> **Entries provided**

= Beginning of Section =

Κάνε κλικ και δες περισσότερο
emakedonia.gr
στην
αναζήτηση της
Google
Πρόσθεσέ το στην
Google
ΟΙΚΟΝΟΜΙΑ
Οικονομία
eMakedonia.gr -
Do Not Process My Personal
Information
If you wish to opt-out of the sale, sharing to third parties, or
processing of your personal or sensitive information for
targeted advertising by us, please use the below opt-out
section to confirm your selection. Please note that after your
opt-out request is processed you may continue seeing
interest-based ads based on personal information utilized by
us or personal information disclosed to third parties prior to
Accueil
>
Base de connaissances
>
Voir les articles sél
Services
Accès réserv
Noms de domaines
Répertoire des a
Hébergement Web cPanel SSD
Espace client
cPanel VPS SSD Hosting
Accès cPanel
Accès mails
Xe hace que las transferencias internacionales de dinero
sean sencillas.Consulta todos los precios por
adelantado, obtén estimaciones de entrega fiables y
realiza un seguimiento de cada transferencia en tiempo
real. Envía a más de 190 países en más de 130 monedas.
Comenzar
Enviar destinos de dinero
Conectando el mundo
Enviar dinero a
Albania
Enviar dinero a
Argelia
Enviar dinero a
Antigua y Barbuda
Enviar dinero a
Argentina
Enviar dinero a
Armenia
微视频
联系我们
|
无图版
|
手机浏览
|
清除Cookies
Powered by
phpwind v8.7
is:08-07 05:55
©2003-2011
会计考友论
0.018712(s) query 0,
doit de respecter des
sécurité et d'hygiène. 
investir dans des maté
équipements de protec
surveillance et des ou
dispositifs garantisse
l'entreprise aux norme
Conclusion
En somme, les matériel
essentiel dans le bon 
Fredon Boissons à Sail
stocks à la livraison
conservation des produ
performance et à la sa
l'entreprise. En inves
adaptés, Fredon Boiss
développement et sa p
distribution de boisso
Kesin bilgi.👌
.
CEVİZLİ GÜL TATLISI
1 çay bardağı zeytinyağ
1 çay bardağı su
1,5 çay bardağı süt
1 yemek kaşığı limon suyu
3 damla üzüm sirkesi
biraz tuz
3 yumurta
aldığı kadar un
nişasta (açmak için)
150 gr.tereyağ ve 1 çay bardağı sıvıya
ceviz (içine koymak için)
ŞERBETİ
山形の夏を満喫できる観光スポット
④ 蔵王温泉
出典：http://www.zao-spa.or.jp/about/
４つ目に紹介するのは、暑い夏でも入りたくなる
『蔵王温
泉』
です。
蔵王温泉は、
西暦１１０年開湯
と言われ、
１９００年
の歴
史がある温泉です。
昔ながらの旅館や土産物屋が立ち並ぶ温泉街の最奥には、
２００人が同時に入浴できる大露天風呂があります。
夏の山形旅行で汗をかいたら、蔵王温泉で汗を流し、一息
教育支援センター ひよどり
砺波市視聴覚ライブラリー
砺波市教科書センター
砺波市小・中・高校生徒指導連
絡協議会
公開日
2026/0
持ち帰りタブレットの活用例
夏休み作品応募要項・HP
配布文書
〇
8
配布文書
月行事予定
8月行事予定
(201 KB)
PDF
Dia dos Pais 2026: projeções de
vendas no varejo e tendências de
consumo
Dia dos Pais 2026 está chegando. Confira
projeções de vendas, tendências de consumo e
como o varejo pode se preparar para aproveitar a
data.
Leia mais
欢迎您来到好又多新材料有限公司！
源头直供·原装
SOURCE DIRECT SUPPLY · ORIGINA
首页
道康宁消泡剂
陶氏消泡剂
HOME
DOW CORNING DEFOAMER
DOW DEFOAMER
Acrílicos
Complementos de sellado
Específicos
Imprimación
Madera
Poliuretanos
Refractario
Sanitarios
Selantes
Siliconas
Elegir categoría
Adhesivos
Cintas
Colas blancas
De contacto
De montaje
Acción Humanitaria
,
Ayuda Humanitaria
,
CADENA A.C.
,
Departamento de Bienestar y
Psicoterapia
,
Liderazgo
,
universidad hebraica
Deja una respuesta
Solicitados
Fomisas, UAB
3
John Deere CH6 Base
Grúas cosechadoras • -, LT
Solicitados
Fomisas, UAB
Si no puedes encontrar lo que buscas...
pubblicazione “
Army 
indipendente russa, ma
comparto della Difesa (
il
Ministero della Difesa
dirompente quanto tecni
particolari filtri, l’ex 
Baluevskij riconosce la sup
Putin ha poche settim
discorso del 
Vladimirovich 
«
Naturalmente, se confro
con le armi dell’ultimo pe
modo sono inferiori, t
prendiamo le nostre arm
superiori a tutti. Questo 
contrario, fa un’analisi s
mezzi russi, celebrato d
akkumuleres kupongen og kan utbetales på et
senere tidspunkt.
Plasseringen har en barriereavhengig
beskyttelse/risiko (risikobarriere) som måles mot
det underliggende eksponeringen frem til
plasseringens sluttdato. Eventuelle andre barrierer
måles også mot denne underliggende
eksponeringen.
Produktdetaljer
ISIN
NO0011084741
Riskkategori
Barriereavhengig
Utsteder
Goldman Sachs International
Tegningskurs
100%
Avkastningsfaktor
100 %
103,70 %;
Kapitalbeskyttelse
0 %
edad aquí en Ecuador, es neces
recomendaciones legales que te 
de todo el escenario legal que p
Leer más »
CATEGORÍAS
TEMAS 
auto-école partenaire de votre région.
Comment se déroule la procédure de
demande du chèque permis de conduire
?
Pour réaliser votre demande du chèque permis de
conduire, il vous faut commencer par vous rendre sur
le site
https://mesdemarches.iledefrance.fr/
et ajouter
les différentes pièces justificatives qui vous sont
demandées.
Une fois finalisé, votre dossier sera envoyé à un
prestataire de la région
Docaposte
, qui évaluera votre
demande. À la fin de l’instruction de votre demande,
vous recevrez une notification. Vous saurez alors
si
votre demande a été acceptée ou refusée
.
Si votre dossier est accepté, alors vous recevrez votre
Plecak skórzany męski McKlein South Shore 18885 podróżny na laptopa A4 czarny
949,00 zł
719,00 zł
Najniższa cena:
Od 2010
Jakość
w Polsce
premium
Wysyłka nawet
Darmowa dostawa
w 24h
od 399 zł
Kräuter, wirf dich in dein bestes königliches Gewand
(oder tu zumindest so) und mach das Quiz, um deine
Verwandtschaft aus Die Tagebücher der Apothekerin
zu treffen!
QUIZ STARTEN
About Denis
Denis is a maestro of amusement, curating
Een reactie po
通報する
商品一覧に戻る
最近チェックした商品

= End of Section =

> **Description of the task**
Nothing may be left out. Retype all the entries exactly.

> **Task output**
Κάνε κλικ και δες περισσότερο
emakedonia.gr
στην
αναζήτηση της
Google
Πρόσθεσέ το στην
Google
ΟΙΚΟΝΟΜΙΑ
Οικονομία
eMakedonia.gr -
Do Not Process My Personal
Information
If you wish to opt-out of the sale, sharing to third parties, or
processing of your personal or sensitive information for
targeted advertising by us, please use the below opt-out
section to confirm your selection. Please note that after your
opt-out request is processed you may continue seeing
interest-based ads based on personal information utilized by
us or personal information disclosed to third parties prior to
Accueil
>
Base de connaissances
>
Voir les articles sél
Services
Accès réserv
Noms de domaines
Répertoire des a
Hébergement Web cPanel SSD
Espace client
cPanel VPS SSD Hosting
Accès cPanel
Accès mails
Xe hace que las transferencias internacionales de dinero
sean sencillas.Consulta todos los precios por
adelantado, obtén estimaciones de entrega fiables y
realiza un seguimiento de cada transferencia en tiempo
real. Envía a más de 190 países en más de 130 monedas.
Comenzar
Enviar destinos de dinero
Conectando el mundo
Enviar dinero a
Albania
Enviar dinero a
Argelia
Enviar dinero a
Antigua y Barbuda
Enviar dinero a
Argentina
Enviar dinero a
Armenia
微视频
联系我们
|
无图版
|
手机浏览
|
清除Cookies
Powered by
phpwind v8.7
is:08-07 05:55
©2003-2011
会计考友论
0.018712(s) query 0,
doit de respecter des
sécurité et d'hygiène. 
investir dans des maté
équipements de protec
surveillance et des ou
dispositifs garantisse
l'entreprise aux norme
Conclusion
En somme, les matériel
essentiel dans le bon 
Fredon Boissons à Sail
stocks à la livraison
conservation des produ
performance et à la sa
l'entreprise. En inves
adaptés, Fredon Boiss
développement et sa p
distribution de boisso
Kesin bilgi.👌
.
CEVİZLİ GÜL TATLISI
1 çay bardağı zeytinyağ
1 çay bardağı su
1,5 çay bardağı süt
1 yemek kaşığı limon suyu
3 damla üzüm sirkesi
biraz tuz
3 yumurta
aldığı kadar un
nişasta (açmak için)
150 gr.tereyağ ve 1 çay bardağı sıvıya
ceviz (içine koymak için)
ŞERBETİ
山形の夏を満喫できる観光スポット
④ 蔵王温泉
出典：http://www.zao-spa.or.jp/about/
４つ目に紹介するのは、暑い夏でも入りたくなる
『蔵王温
泉』
です。
蔵王温泉は、
西暦１１０年開湯
と言われ、
１９００年
の歴
史がある温泉です。
昔ながらの旅館や土産物屋が立ち並ぶ温泉街の最奥には、
２００人が同時に入浴できる大露天風呂があります。
夏の山形旅行で汗をかいたら、蔵王温泉で汗を流し、一息
教育支援センター ひよどり
砺波市視聴覚ライブラリー
砺波市教科書センター
砺波市小・中・高校生徒指導連
絡協議会
公開日
2026/0
持ち帰りタブレットの活用例
夏休み作品応募要項・HP
配布文書
〇
8
配布文書
月行事予定
8月行事予定
(201 KB)
PDF
Dia dos Pais 2026: projeções de
vendas no varejo e tendências de
consumo
Dia dos Pais 2026 está chegando. Confira
projeções de vendas, tendências de consumo e
como o varejo pode se preparar para aproveitar a
data.
Leia mais
欢迎您来到好又多新材料有限公司！
源头直供·原装
SOURCE DIRECT SUPPLY · ORIGINA
首页
道康宁消泡剂
陶氏消泡剂
HOME
DOW CORNING DEFOAMER
DOW DEFOAMER
Acrílicos
Complementos de sellado
Específicos
Imprimación
Madera
Poliuretanos
Refractario
Sanitarios
Selantes
Siliconas
Elegir categoría
Adhesivos
Cintas
Colas blancas
De contacto
De montaje
Acción Humanitaria
,
Ayuda Humanitaria
,
CADENA A.C.
,
Departamento de Bienestar y
Psicoterapia
,
Liderazgo
,
universidad hebraica
Deja una respuesta
Solicitados
Fomisas, UAB
3
John Deere CH6 Base
Grúas cosechadoras • -, LT
Solicitados
Fomisas, UAB
Si no puedes encontrar lo que buscas...
pubblicazione “
Army 
indipendente russa, ma
comparto della Difesa (
il
Ministero della Difesa
dirompente quanto tecni
particolari filtri, l’ex 
Baluevskij riconosce la sup
Putin ha poche settim
discorso del 
Vladimirovich 
«
Naturalmente, se confro
con le armi dell’ultimo pe
modo sono inferiori, t
prendiamo le nostre arm
superiori a tutti. Questo 
contrario, fa un’analisi s
mezzi russi, celebrato d
akkumuleres kupongen og kan utbetales på et
senere tidspunkt.
Plasseringen har en barriereavhengig
beskyttelse/risiko (risikobarriere) som måles mot
det underliggende eksponeringen frem til
plasseringens sluttdato. Eventuelle andre barrierer
måles også mot denne underliggende
eksponeringen.
Produktdetaljer
ISIN
NO0011084741
Riskkategori
Barriereavhengig
Utsteder
Goldman Sachs International
Tegningskurs
100%
Avkastningsfaktor
100 %
103,70 %;
Kapitalbeskyttelse
0 %
edad aquí en Ecuador, es neces
recomendaciones legales que te 
de todo el escenario legal que p
Leer más »
CATEGORÍAS
TEMAS 
auto-école partenaire de votre région.
Comment se déroule la procédure de
demande du chèque permis de conduire
?
Pour réaliser votre demande du chèque permis de
conduire, il vous faut commencer par vous rendre sur
le site
https://mesdemarches.iledefrance.fr/
et ajouter
les différentes pièces justificatives qui vous sont
demandées.
Une fois finalisé, votre dossier sera envoyé à un
prestataire de la région
Docaposte
, qui évaluera votre
demande. À la fin de l’instruction de votre demande,
vous recevrez une notification. Vous saurez alors
si
votre demande a été acceptée ou refusée
.
Si votre dossier est accepté, alors vous recevrez votre
Plecak skórzany męski McKlein South Shore 18885 podróżny na laptopa A4 czarny
949,00 zł
719,00 zł
Najniższa cena:
Od 2010
Jakość
w Polsce
premium
Wysyłka nawet
Darmowa dostawa
w 24h
od 399 zł
Kräuter, wirf dich in dein bestes königliches Gewand
(oder tu zumindest so) und mach das Quiz, um deine
Verwandtschaft aus Die Tagebücher der Apothekerin
zu treffen!
QUIZ STARTEN
About Denis
Denis is a maestro of amusement, curating
Een reactie po
通報する
商品一覧に戻る
最近チェックした商品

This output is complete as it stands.